Gierkes Melencolia II: Ein Suchbild

Neben der „Melencolia II“ (1989) gibt es von Gierke noch eine „Melencolia I“ (1998). Aus den Jahreszahlen läßt sich schließen, daß die Nummerierungen ‚I‘ und ‚II‘ keine Reihenfolge dieser Ölgemälde angeben. Ich vermute, daß sich diese Nummern auf Dürers in beiden Gemälden im Hintergrund wiedergegebenen Kupferstich „Melencolia I“ (1514) beziehen. Dürers Original wird auf dem Ölgemälde „Melencolia I“ (1998), wo es an der Wand hängt, vollständig abgebildet, wenn man mal davon absieht, daß es teilweise durch die Stuhllehne und durch die linke Schulter der auf dem Stuhl sitzenden, nach hinten über diese Schulter hinweg auf Dürers Kupferstich schauenden Version von Gierkes Melencolia verdeckt wird. Die inhaltliche Vollständigkeit von Dürers Original – soweit es eben sichtbar ist –, motiviert wahrscheinlich die Betitelung, während ihm, ebenfalls im Hintergrund des Ölgemäldes „Melencolia II“ (1989), diesmal als gerahmter Kupferstich in Lebensgröße an der Wand lehnend, einzelne Dinge fehlen. „Melencolia II“ beinhaltet also eine Variation von Dürers Original und kann deshalb auch den Titel nicht eins zu eins übernehmen.

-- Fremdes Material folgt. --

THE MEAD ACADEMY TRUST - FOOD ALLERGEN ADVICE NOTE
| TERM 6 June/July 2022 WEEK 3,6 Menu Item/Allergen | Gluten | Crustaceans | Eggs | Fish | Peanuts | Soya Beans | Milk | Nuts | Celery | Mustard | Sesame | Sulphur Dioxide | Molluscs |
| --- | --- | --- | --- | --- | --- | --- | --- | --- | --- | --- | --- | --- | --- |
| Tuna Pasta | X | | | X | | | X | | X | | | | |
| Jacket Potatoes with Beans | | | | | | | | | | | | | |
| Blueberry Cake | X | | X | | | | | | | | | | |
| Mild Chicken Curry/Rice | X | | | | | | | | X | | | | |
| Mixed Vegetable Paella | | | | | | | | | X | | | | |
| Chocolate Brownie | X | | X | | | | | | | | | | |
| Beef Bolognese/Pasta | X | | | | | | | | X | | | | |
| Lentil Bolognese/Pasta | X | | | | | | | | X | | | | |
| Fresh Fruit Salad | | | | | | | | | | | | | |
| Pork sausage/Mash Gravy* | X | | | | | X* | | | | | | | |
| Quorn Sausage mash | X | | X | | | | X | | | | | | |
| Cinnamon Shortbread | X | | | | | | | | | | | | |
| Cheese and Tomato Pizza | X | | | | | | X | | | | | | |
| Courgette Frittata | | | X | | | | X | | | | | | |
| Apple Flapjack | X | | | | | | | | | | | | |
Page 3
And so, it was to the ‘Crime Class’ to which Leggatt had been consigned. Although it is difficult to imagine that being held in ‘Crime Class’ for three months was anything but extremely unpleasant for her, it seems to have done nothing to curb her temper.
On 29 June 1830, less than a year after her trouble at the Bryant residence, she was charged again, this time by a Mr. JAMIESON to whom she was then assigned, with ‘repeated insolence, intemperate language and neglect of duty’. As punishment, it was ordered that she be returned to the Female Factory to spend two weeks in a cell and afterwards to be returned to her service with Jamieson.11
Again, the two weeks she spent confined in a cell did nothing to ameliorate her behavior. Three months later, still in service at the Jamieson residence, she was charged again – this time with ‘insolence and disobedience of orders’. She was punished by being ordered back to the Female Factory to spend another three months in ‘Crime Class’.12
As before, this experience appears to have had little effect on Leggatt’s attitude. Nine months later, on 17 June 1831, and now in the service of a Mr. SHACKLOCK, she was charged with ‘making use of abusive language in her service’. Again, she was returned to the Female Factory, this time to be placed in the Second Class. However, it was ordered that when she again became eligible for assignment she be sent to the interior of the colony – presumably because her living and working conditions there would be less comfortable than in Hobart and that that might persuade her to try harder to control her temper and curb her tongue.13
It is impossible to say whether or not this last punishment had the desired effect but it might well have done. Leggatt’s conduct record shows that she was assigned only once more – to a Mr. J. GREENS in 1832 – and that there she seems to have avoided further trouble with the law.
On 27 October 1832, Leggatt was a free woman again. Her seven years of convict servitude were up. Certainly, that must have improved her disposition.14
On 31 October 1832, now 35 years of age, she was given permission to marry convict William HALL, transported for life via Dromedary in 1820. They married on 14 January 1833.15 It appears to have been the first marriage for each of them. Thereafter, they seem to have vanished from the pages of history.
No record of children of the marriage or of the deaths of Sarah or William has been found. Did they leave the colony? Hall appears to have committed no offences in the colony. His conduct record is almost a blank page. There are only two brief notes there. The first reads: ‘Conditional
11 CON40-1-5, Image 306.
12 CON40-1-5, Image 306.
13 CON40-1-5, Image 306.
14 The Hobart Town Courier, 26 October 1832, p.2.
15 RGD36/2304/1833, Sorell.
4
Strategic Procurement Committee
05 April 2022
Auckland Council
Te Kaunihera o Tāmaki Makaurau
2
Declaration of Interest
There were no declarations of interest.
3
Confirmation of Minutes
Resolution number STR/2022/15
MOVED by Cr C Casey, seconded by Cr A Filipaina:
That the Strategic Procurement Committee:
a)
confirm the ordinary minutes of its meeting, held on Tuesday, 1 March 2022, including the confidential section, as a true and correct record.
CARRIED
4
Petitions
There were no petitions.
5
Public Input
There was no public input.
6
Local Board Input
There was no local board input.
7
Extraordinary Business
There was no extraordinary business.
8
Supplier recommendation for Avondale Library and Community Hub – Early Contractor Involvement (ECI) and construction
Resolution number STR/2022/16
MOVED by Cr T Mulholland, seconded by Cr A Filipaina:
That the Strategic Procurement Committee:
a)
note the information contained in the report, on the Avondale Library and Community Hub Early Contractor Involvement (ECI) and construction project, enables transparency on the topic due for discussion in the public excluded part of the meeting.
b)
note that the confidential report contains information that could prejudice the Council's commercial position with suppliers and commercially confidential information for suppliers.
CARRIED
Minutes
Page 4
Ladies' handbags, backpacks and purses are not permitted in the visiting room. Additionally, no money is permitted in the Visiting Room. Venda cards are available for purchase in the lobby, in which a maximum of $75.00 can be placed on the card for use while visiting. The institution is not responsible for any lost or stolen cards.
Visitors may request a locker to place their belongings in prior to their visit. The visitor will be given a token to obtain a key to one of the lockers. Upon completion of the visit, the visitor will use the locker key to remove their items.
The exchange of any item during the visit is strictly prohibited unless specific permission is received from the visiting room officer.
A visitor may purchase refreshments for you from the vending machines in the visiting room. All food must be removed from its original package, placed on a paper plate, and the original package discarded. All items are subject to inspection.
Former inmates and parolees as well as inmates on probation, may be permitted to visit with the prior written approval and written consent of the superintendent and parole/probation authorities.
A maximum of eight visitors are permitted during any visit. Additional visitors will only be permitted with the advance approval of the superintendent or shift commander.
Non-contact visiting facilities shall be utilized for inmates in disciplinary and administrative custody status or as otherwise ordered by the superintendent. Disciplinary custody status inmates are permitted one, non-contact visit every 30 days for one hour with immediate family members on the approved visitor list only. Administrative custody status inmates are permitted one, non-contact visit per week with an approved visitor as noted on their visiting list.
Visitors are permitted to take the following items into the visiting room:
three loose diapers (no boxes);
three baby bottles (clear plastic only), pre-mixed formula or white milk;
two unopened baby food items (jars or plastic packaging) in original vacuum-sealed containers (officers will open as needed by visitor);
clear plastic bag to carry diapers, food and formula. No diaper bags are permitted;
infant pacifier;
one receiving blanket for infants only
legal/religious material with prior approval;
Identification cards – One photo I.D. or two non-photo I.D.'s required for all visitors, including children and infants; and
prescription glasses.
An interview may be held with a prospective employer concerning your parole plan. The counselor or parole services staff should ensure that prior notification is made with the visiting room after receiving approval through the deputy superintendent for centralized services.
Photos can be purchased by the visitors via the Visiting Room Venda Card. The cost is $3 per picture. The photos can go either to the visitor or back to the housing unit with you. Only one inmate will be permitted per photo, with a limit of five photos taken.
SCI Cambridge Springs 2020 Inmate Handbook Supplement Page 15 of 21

Melencolia II (1989), in: „Weltsprache Kunst“ (2007), S.8

Abgesehen von dem über die Schulter nach hinten auf den Kupferstich gerichteten Blick von Gierkes Melencolia in „Melencolia I“ (1998) gibt es keinerlei inhaltliche Verbindung zwischen Kupferstich und Ölgemälde. Das ist bei Gierkes „Melencolia II“ (1989) anders. Es ist im Grunde wie bei diesen Suchbildern, wo auf dem einen Bild Dinge fehlen, die auf dem anderen Bild vorhanden sind, und man muß herausfinden, welche. Wenn man Gierkes Version von Dürers auf dem Ölgemälde wiedergegebenen Kupferstich (1989) mit Dürers Original (1514) vergleicht, dann ist wie schon angedeutet Gierkes Version lückenhaft. Die auf einer Bank vor einem Haus sitzende Figur auf Dürers Original ist bekleidet und hat Flügel, was sie als Engel kennzeichnet, und Engel sind bekanntermaßen geschlechtslos. Bei Gierke ist dieser Engel aus dem Kupferstich herausgetreten – die Bank vor dem Haus auf dem Kupferstich ist leer –, sitzt jetzt auf einem niedrigen Podest mit dem Rücken zum Kupferstich, ist nackt und ohne Flügel und mit allen weiblichen Attributen ausgestattet. Sie hält in der rechten Hand einen Pinsel, während Dürers Engel einen Zirkel in der Hand hält. Dürers Engel schaut auf einem Horizont, über den ein Komet vorbeizieht, während Gierkes Melencolia nach unten auf einen ihr zu Füßen liegenden Spiegel schaut.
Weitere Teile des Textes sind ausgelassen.